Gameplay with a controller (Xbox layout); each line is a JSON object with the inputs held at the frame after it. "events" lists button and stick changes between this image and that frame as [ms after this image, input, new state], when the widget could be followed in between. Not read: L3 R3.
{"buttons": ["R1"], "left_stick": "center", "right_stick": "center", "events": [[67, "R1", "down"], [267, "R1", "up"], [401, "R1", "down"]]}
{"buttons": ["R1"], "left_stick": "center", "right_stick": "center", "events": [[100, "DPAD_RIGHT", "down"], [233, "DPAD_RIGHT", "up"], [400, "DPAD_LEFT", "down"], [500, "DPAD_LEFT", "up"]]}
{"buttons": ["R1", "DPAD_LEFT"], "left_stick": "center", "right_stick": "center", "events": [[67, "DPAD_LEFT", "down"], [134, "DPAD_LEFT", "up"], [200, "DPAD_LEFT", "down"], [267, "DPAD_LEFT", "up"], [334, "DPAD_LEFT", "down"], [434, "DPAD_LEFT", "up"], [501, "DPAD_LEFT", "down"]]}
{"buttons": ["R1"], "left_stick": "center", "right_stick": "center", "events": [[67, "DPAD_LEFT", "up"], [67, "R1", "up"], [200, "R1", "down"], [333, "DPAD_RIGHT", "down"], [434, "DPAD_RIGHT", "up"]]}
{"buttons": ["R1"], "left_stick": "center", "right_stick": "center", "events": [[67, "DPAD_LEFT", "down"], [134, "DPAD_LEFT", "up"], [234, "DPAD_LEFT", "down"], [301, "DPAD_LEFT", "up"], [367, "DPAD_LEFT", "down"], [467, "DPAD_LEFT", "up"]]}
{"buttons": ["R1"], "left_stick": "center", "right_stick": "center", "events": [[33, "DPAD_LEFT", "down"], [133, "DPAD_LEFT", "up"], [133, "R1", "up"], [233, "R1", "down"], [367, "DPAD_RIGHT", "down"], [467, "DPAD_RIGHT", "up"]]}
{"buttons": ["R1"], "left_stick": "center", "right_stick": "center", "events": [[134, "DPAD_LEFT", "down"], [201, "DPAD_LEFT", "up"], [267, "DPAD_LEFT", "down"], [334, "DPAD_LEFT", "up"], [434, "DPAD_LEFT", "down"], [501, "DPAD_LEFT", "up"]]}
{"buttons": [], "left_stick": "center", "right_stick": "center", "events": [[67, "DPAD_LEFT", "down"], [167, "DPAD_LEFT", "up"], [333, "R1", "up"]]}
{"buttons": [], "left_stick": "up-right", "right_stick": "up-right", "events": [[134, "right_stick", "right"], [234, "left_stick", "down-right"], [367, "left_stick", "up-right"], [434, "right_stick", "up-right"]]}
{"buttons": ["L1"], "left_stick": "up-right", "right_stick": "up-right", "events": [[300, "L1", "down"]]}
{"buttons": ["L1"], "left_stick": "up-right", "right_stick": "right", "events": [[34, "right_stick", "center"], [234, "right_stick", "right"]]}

────────

### To do
In full and without alteration, copy the entries.

### Result of the task
Gameplay with a controller (Xbox layout); each line is a JSON object with the inputs held at the frame after it. "events" lists button and stick changes between this image and that frame as [ms after this image, input, new state], when the widget could be followed in between. Not read: L3 R3.
{"buttons": ["R1"], "left_stick": "center", "right_stick": "center", "events": [[67, "R1", "down"], [267, "R1", "up"], [401, "R1", "down"]]}
{"buttons": ["R1"], "left_stick": "center", "right_stick": "center", "events": [[100, "DPAD_RIGHT", "down"], [233, "DPAD_RIGHT", "up"], [400, "DPAD_LEFT", "down"], [500, "DPAD_LEFT", "up"]]}
{"buttons": ["R1", "DPAD_LEFT"], "left_stick": "center", "right_stick": "center", "events": [[67, "DPAD_LEFT", "down"], [134, "DPAD_LEFT", "up"], [200, "DPAD_LEFT", "down"], [267, "DPAD_LEFT", "up"], [334, "DPAD_LEFT", "down"], [434, "DPAD_LEFT", "up"], [501, "DPAD_LEFT", "down"]]}
{"buttons": ["R1"], "left_stick": "center", "right_stick": "center", "events": [[67, "DPAD_LEFT", "up"], [67, "R1", "up"], [200, "R1", "down"], [333, "DPAD_RIGHT", "down"], [434, "DPAD_RIGHT", "up"]]}
{"buttons": ["R1"], "left_stick": "center", "right_stick": "center", "events": [[67, "DPAD_LEFT", "down"], [134, "DPAD_LEFT", "up"], [234, "DPAD_LEFT", "down"], [301, "DPAD_LEFT", "up"], [367, "DPAD_LEFT", "down"], [467, "DPAD_LEFT", "up"]]}
{"buttons": ["R1"], "left_stick": "center", "right_stick": "center", "events": [[33, "DPAD_LEFT", "down"], [133, "DPAD_LEFT", "up"], [133, "R1", "up"], [233, "R1", "down"], [367, "DPAD_RIGHT", "down"], [467, "DPAD_RIGHT", "up"]]}
{"buttons": ["R1"], "left_stick": "center", "right_stick": "center", "events": [[134, "DPAD_LEFT", "down"], [201, "DPAD_LEFT", "up"], [267, "DPAD_LEFT", "down"], [334, "DPAD_LEFT", "up"], [434, "DPAD_LEFT", "down"], [501, "DPAD_LEFT", "up"]]}
{"buttons": [], "left_stick": "center", "right_stick": "center", "events": [[67, "DPAD_LEFT", "down"], [167, "DPAD_LEFT", "up"], [333, "R1", "up"]]}
{"buttons": [], "left_stick": "up-right", "right_stick": "up-right", "events": [[134, "right_stick", "right"], [234, "left_stick", "down-right"], [367, "left_stick", "up-right"], [434, "right_stick", "up-right"]]}
{"buttons": ["L1"], "left_stick": "up-right", "right_stick": "up-right", "events": [[300, "L1", "down"]]}
{"buttons": ["L1"], "left_stick": "up-right", "right_stick": "right", "events": [[34, "right_stick", "center"], [234, "right_stick", "right"]]}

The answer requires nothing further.